You don't have to go far to find someone blaming everything currently wrong with the world on how we liberal (classically so, you know, really liberal) types took a hatchet to the State over the past few decades. If only we hadn'g slashed taxes, hadn't emasculated the public organs, then it would still be there, toweringly strong, to protect us in these storms.
It's a nice idea but this set of numbers from the OECD seems to show that there wasn't in fact any slashing of the state in the first place. Table A is tax revenue as a percentage of GDP from 1975 to 2007, thus leaving out the known collapse in revenues of the last couple of years. Do you know the amazing thing?
The state was larger everywhere in 2007 than it had been in 1975.

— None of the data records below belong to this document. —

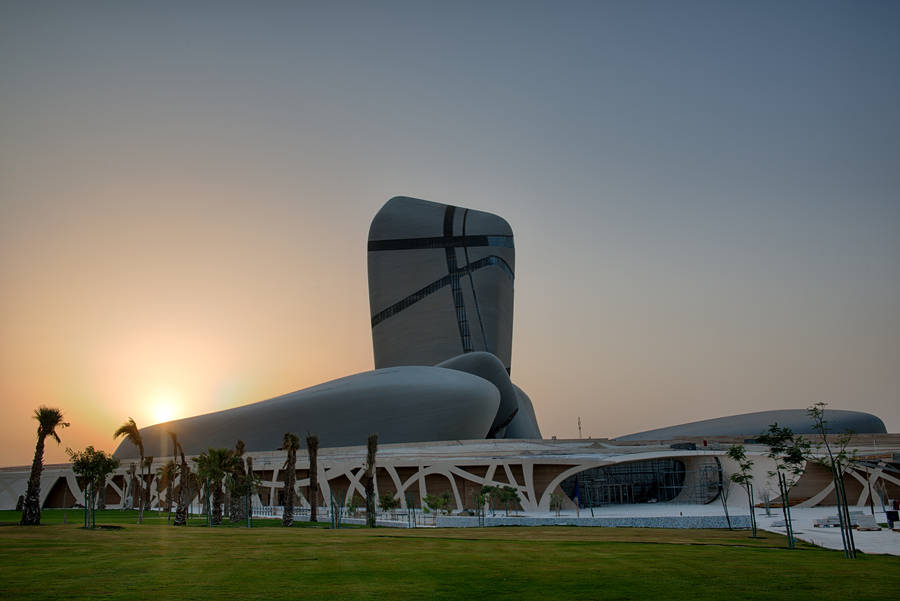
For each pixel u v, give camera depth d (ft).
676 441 303.07
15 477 314.35
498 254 593.83
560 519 177.88
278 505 258.98
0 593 65.41
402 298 589.73
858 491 226.38
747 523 166.81
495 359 408.46
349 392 350.02
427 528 160.86
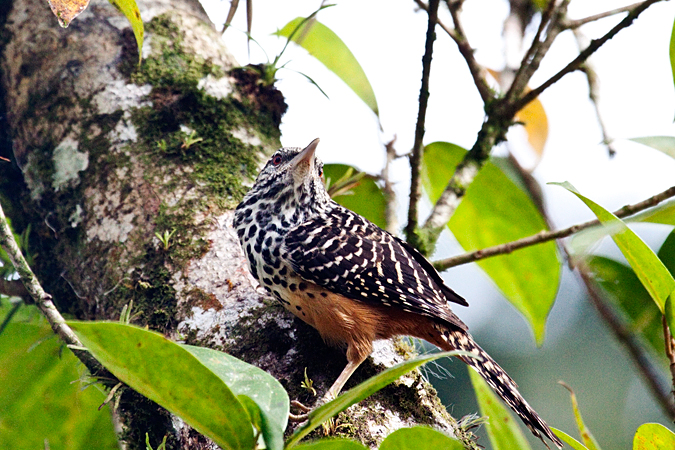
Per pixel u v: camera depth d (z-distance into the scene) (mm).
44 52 7129
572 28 6980
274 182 6656
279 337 5688
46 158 6812
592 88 7559
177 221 6137
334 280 6191
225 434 3234
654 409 11008
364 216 7949
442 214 6930
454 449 3439
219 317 5645
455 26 7406
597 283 6828
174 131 6656
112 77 6871
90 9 7262
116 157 6535
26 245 6844
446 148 7785
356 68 7652
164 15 7289
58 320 4977
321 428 4801
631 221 6137
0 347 6988
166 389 3143
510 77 8203
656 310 6621
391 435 3441
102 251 6246
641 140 5727
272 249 6250
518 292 7867
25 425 7105
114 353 3035
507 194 7871
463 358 6555
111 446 7250
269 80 7246
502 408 5766
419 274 6605
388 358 6246
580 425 4863
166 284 5820
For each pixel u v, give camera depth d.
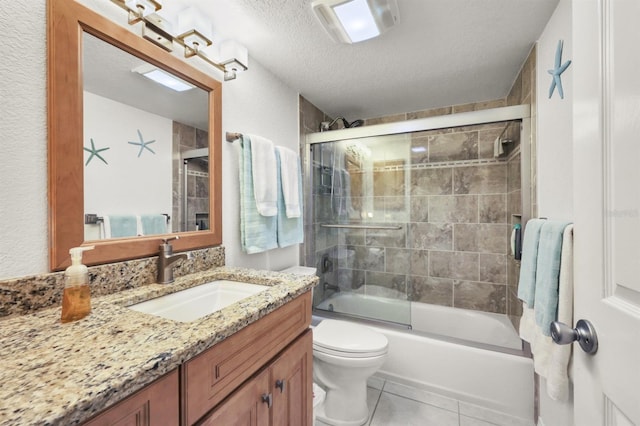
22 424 0.31
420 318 2.33
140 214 0.96
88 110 0.81
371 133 1.94
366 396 1.51
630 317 0.40
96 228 0.83
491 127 1.80
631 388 0.40
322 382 1.46
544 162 1.31
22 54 0.67
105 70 0.85
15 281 0.64
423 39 1.36
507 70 1.68
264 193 1.41
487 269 2.19
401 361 1.70
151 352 0.48
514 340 1.77
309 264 2.14
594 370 0.50
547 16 1.20
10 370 0.42
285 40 1.36
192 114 1.17
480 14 1.18
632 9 0.41
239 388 0.67
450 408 1.49
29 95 0.68
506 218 2.12
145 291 0.86
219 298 1.09
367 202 2.22
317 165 2.23
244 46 1.40
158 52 1.00
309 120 2.15
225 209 1.34
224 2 1.09
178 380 0.52
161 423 0.48
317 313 2.13
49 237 0.71
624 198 0.42
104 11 0.86
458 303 2.29
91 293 0.79
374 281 2.20
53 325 0.60
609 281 0.46
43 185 0.71
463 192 2.27
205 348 0.55
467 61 1.57
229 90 1.38
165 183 1.05
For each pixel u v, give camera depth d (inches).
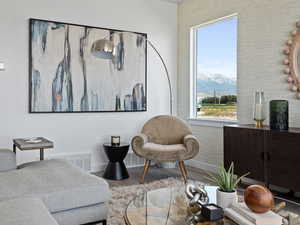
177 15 188.7
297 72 118.5
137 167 172.4
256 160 115.0
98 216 77.5
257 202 51.1
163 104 185.0
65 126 153.1
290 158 102.7
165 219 58.1
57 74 149.3
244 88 142.5
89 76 158.2
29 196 66.9
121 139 170.1
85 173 86.1
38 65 144.6
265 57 131.7
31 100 143.0
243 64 142.7
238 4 145.3
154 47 180.4
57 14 149.4
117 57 166.4
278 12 125.6
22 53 141.4
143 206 65.9
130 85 171.3
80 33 154.9
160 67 183.3
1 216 52.3
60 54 149.9
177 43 189.2
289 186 103.2
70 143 154.5
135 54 172.6
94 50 127.9
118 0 167.0
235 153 124.0
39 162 100.3
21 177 79.7
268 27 130.0
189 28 179.0
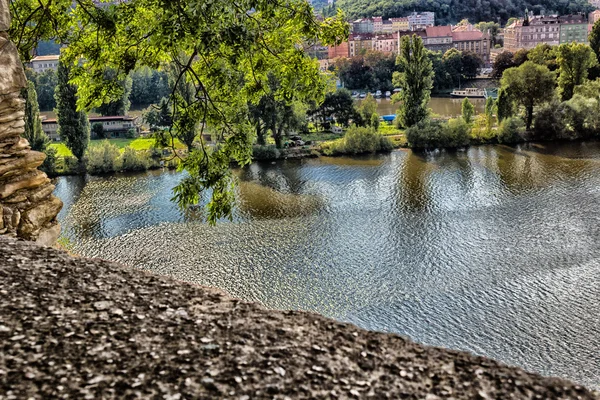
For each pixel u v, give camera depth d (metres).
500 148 71.06
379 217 47.41
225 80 18.34
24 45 18.64
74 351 5.89
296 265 38.41
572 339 28.75
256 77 18.77
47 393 5.27
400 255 39.50
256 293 34.94
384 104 122.00
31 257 8.04
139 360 5.82
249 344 6.24
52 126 87.12
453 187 55.09
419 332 30.09
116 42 18.34
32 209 12.49
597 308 31.48
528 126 76.88
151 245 42.78
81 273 7.68
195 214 48.94
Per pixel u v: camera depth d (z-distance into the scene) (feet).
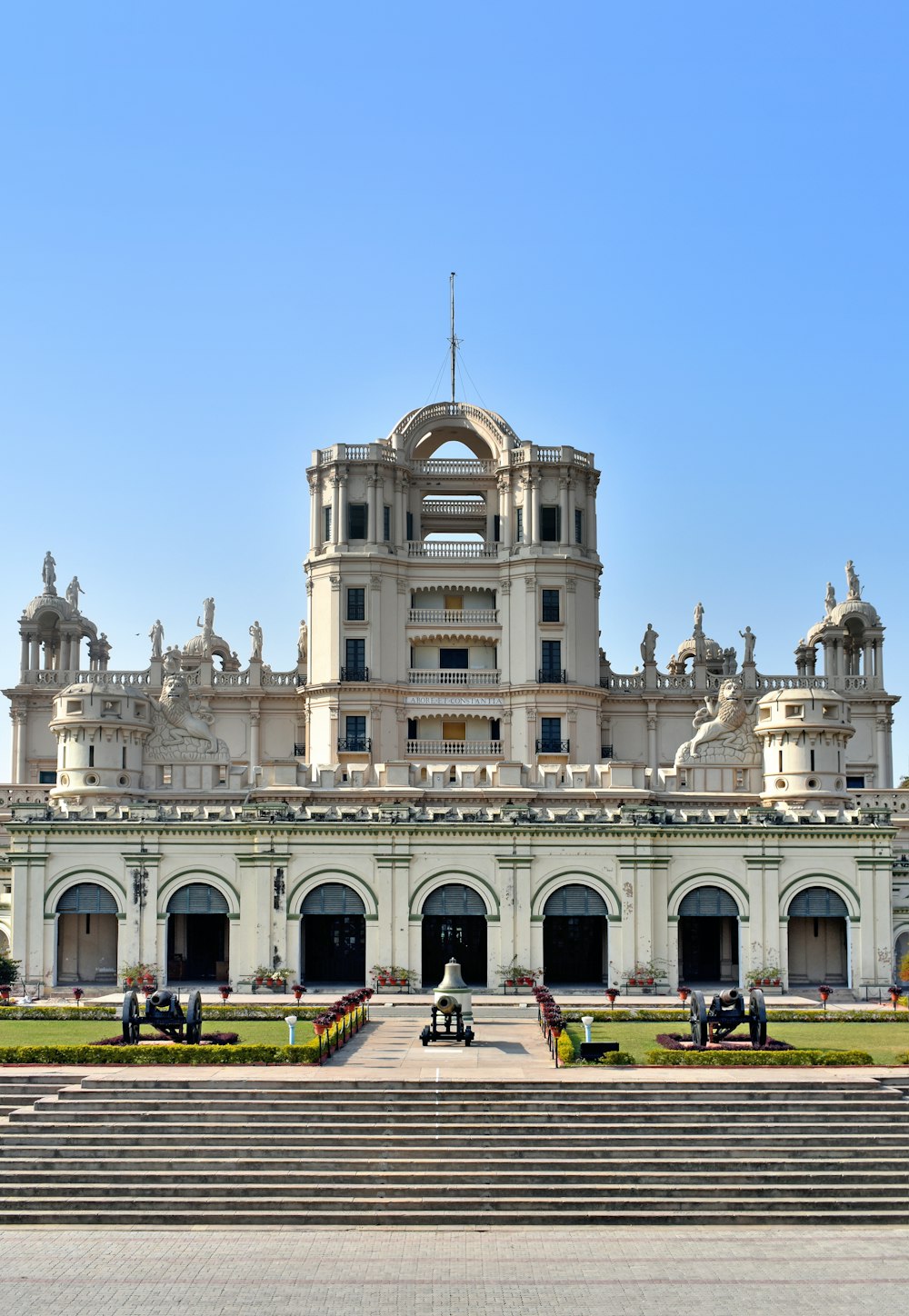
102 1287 127.85
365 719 384.47
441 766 341.41
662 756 405.39
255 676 407.23
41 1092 173.58
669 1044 202.08
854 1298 125.90
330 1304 124.06
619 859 294.66
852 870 297.33
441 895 295.48
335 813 296.51
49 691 405.18
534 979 291.79
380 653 387.34
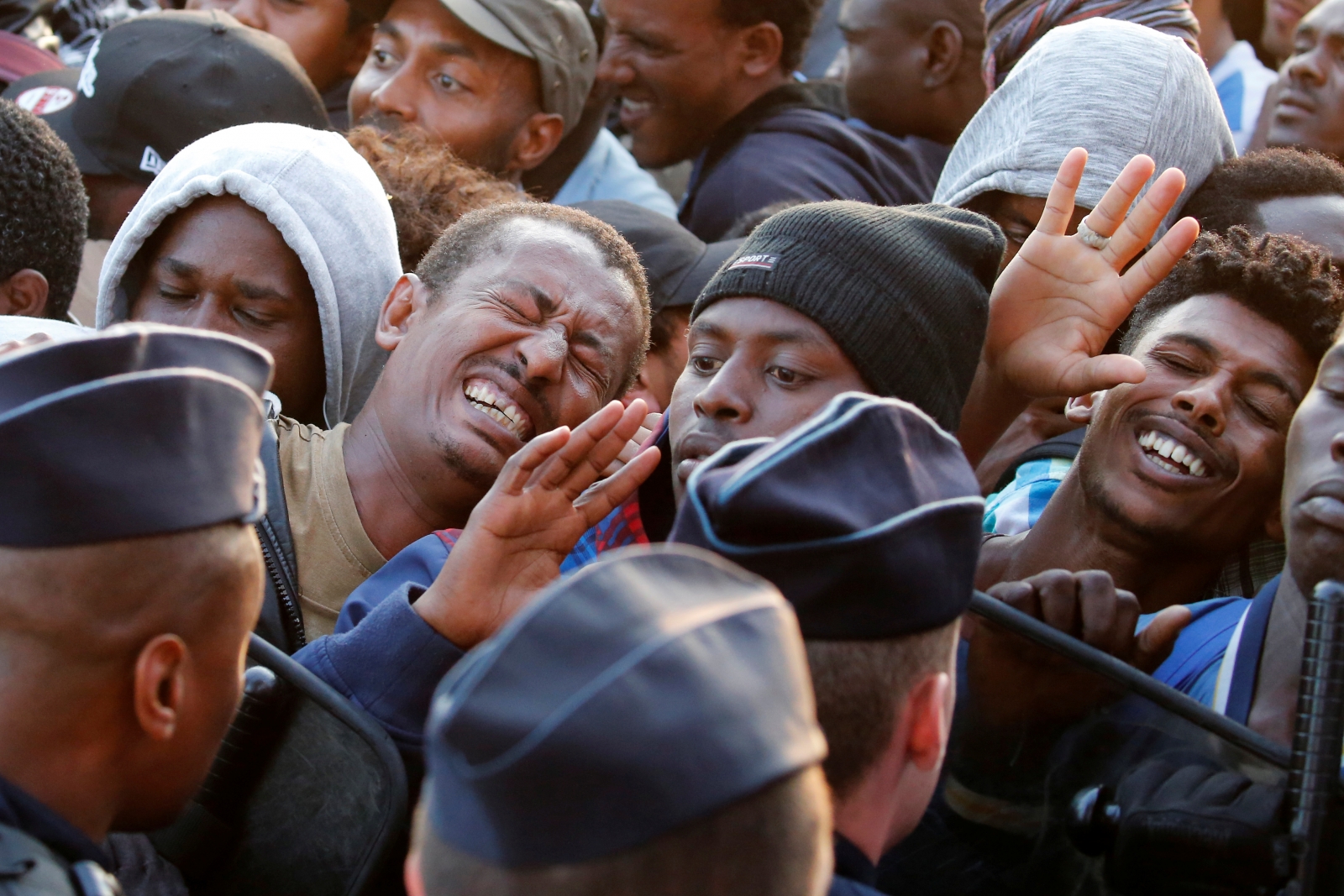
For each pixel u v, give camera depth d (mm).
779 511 1233
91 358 1299
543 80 3717
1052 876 1605
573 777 873
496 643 932
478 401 2258
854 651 1249
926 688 1298
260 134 2596
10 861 1168
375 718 1712
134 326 1368
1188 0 3260
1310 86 3385
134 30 3133
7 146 2586
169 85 3049
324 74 4234
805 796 929
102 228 3139
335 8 4168
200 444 1288
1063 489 2209
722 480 1286
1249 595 2324
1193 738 1578
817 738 940
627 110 3904
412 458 2248
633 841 871
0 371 1273
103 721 1269
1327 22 3355
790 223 1983
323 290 2500
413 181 3018
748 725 891
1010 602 1792
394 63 3707
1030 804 1615
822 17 4547
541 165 4020
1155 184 2113
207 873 1675
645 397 2938
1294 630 1731
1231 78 3873
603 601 935
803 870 922
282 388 2566
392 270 2650
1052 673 1627
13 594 1227
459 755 911
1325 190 2498
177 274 2520
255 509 1356
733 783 874
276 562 2145
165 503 1253
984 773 1623
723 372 1926
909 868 1623
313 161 2559
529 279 2281
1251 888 1519
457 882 926
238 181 2486
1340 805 1479
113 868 1666
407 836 1651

In fact, the only number that seems to have fallen over those years is the OECD Americas average, something I'm sure is a result of including Mexico's zero (ie, not available, not no government) in 1975's average.
So, if government hasn't shrunk over that period we cannot really claim, or it cannot be claimed against us either, that the shrinkage of government has caused our current woes.
This leaves us with two possible alternative explanations. The first is that it is the increase in government which has caused our problems: this at least has the virtue of aligning with the correlation we see. Or it could be that we've been having less competent government even as we've been having more of it.
Either of which leave us with possible policy paths. The first would be that we actually try to have less government for a few decades and see how that works out: the second with the idea that we should be trying to have more competent government whether we have more or less of it.
Anyone who has any bright ideas on how we do that last though, anyone with any ideas about how we have more competence without having less that government is straining and failing to be competent about, answers on a postcard to 10 Downing Street please.